Sirius turned his face away, staring at a Quidditch team poster on the wall.

It had been years since Regulus last set foot in here. Once the rift between Sirius and the family deepened, this bedroom became the only territory in Grimmauld Place that belonged to him, or at least he believed it did. He'd stopped letting Regulus in. No invitations, nothing shared, as if drawing a line in the sand.

This was Gryffindor Sirius's domain. No place for the Black family heir.

He wanted to keep this space pure, untouched by the suffocating atmosphere of the household.

Regulus said nothing. He walked to the desk, picked up one of the cups, and took a sip.

The temperature was perfect. Sweetened with honey. The way Sirius liked it.

The gesture said everything. I know you were waiting for me. I know this cup was meant for me.

Sirius went stiffer still. Hands shoved in his pockets, he stayed rooted by the door.

Regulus waited.

A storm of thoughts churned behind Sirius's eyes. He didn't know how to categorize Regulus.

An enemy? No. They shared blood.

Family? That didn't fit either. Regulus walked a completely different path, one that led toward Pure-blood glory, toward a future Voldemort might rule.

Sirius understood with painful clarity that Regulus would inherit the Black family and stand with the Pure-blood faction. In some blurred vision of the future, that meant they might end up on opposite sides. Wands aimed at each other across a battlefield.

And yet Regulus was still his brother. The person he refused to acknowledge but who occupied space in a part of his mind still labeled family. The figure his gaze sometimes tracked during dinner in the Great Hall. The name that made his ears sharpen whenever someone mentioned the younger Black son.

The contradiction gnawed at him.

Sirius wasn't stupid. Back in the quiet of his room, he'd worked out the purpose behind what happened tonight. Regulus hadn't hit him without reason. Orion hadn't made him watch that duel for nothing.

They'd delivered the message in the most direct way possible: strength matters. Without it, you get hurt.

Walk whatever path you want.
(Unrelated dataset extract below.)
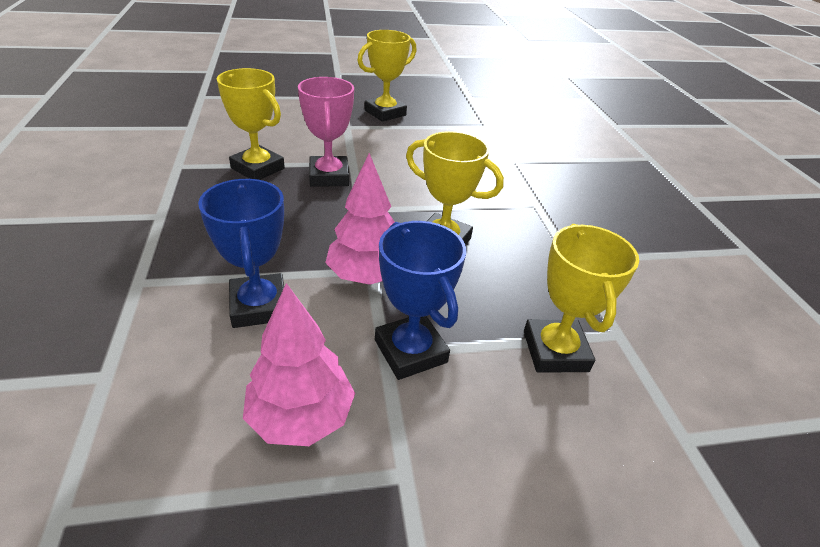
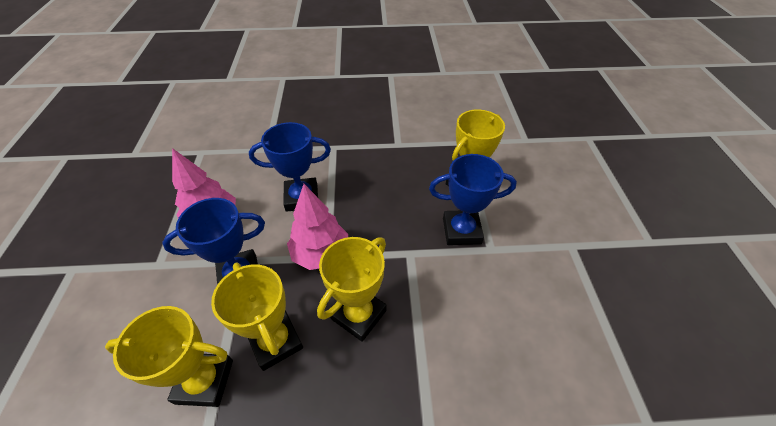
camera: 100 degrees right, 10 degrees up
(329, 176) = (461, 231): pink trophy -> blue trophy
(385, 113) = (627, 286): yellow trophy -> yellow trophy (275, 341)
That's your choice. But you'd better be able to protect yourself.

Because next time, the one who raises a hand against you might be an enemy.

These thoughts circled several times before Sirius drew a deep breath and finally spoke.

"How did you do it?"

The question hung in the air, and he braced for dismissal. Pure-blood families hoarded secrets, ancient traditions, forbidden knowledge, blood magic. None of it was shared freely, not even with other members of the family.

Regulus could easily deflect with talk of family confidentiality or some other excuse.